$f(2k) = 2f(k) = 2f(N - k) = f(2N - 2k) = f(N - (2k - N)) = f(2k - N)$ Thus, by induction, $f(2k - rN) = f(2k)$ for all integers $r$. In particular, if we choose $r = 2s$, $f(2k - 2sN) =2f(k-sN)$ and $f(2k - 2sN) = f(2k) = 2f(k)$. Thus $f$ is periodic with period $N$. Now, suppose $N$ is even. Then, $2f(k) = f(2k) = f(2k + N) = f(2(k + N/2)) = 2f(k + N/2)$. Thus, $f$ is periodic with period $N/2$. By an easy induction, we get that $f$ is periodic with an odd period, say $b$. Then, $f(a2^\varphi^(^b^)) = f(a)$ by Euler's theorem and $f(a2^\varphi^(^b^)) = 2^\varphi^(^b^)f(a)$ by the given condition. Thus, $f(a) = 0$ for all integers $a$. *Typo edited

I do not see how, by induction, you then get $f(2k-rN) = f(2k)$; in particular, for $r=2$, you already have gotten in your first line that $f(2k) = f(2N-2k)$, so why should it be that $f(2N-2k) = f(2k-2N)$ ?

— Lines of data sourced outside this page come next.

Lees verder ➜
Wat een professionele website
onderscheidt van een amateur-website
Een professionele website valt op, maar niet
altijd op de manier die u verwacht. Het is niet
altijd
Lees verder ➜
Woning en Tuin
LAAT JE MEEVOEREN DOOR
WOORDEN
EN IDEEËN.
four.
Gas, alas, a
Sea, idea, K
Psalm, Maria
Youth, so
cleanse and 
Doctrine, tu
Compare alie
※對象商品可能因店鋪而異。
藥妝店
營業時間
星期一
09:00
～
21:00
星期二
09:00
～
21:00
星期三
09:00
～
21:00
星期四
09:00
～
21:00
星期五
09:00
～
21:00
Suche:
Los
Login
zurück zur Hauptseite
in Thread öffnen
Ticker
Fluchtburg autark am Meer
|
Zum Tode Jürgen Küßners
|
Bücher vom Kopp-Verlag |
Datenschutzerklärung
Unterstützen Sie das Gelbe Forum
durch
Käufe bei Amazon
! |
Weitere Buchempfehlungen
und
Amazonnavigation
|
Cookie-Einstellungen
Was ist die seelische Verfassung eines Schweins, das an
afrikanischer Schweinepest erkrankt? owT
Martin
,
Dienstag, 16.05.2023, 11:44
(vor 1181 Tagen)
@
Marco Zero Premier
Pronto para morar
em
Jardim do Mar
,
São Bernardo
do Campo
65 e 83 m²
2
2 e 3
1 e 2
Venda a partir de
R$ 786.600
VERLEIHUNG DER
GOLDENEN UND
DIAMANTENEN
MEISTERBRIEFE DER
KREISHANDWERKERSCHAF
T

Sorry for the carelessness.....You are right, the argument above only works if $N$ is even. (Replace $k$ with $k - N/2$ in the first line for the induction.) I will try to fix it. Edit: Here is a fix: Let $N$ be odd. Then, for all $k$ odd, we have- $f(k) = f(N - k) = 2f((N - k)/2) = 2f(N - (N - k)/2) = 2f((N +k)/2) = f(N + k) = f(-k)$. Then, $f(k2^b) = 2^bf(k) = 2^bf(-k) = f(-k2^b)$. Thus $f(a) = f(-a)$ for all integers $a$. In particular, $f(k) = f(N - k) = f(k - N)$. Then, indeed, by induction (I hope), $f$ is periodic with period $N$.